Matheus Tymburiba Elian (2021–2022, now Faculty at UFMG) — Industrial Design PhD Candidate, University of Tsukuba. Topic: Gender-Ambiguous Voice Agents. Published first-author paper in Estudos em Design 2025.

Kien Hoang (2021–2022, now MsC Candidate at EPFL) — Mathematics Undergraduate, KAIST. Topic: Graph structure optimization with Deep RL.

Sumit Mishra (2020–2022, now PhD Candidate at KAIST) — Robotics Master’s Candidate, KAIST. Topic: Intelligent Transportation Systems. First-author paper in IEEE Transactions on ITS.

Praveen Kumar Rajendran (2020–2022, now CV Engineer at Neubility) — Future Vehicle Master’s Candidate, KAIST. Topic: Camera Pose Estimation.
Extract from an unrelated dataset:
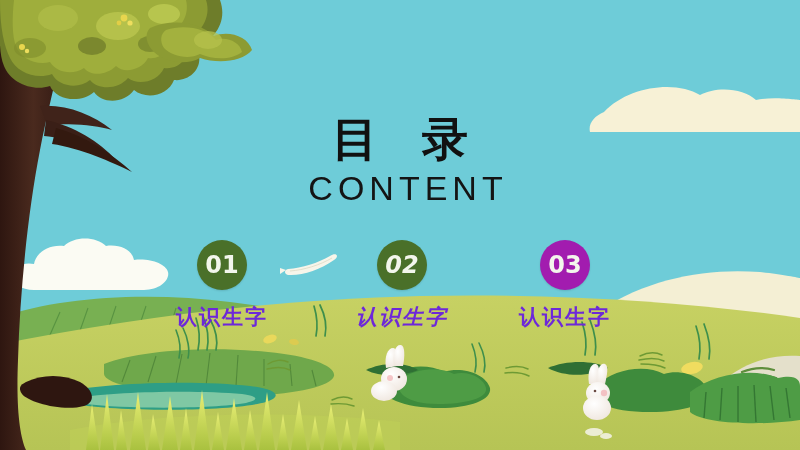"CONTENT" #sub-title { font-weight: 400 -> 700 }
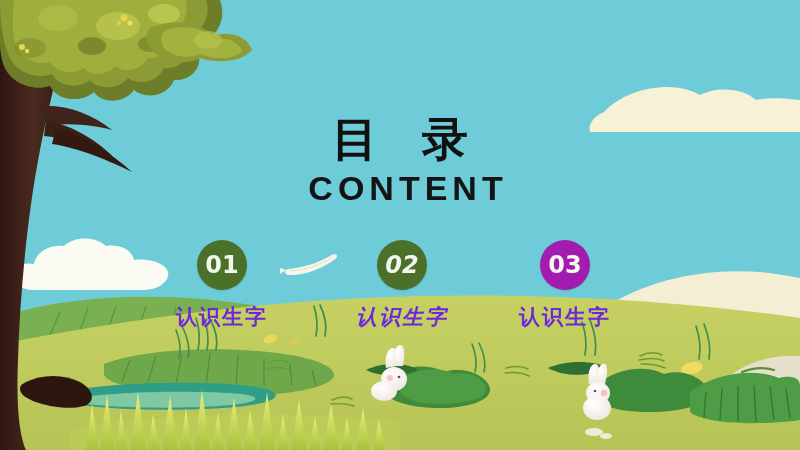"认识生字" .item-label { color: #6d28d9 -> #7f1d1d; margin-top: 15px -> 2px }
First-author paper at ECCV IWDSC Workshop 2022.

Taeyoung Kim (2019–2021, now PhD Candidate at KAIST) — Green Transportation Master’s Candidate, KAIST. Topic: Deep RL, Cooperative-Competitive Multi-agent Systems. First-author review paper in IEEE Sensors Journal; first-author paper in PeerJ Computer Science.

Kyujin Choi (2019–2020, now ML Engineer at KT) — Green Transportation Master’s Candidate, KAIST. Topic: Deep RL, Cooperative-Competitive Multi-agent Systems.

Minah Seo (2018–2019, now ML Engineer at KT) — Green Transportation Master’s Candidate, KAIST. Topic: Credit Assignment in Deep RL. First-author paper in IEEE Access.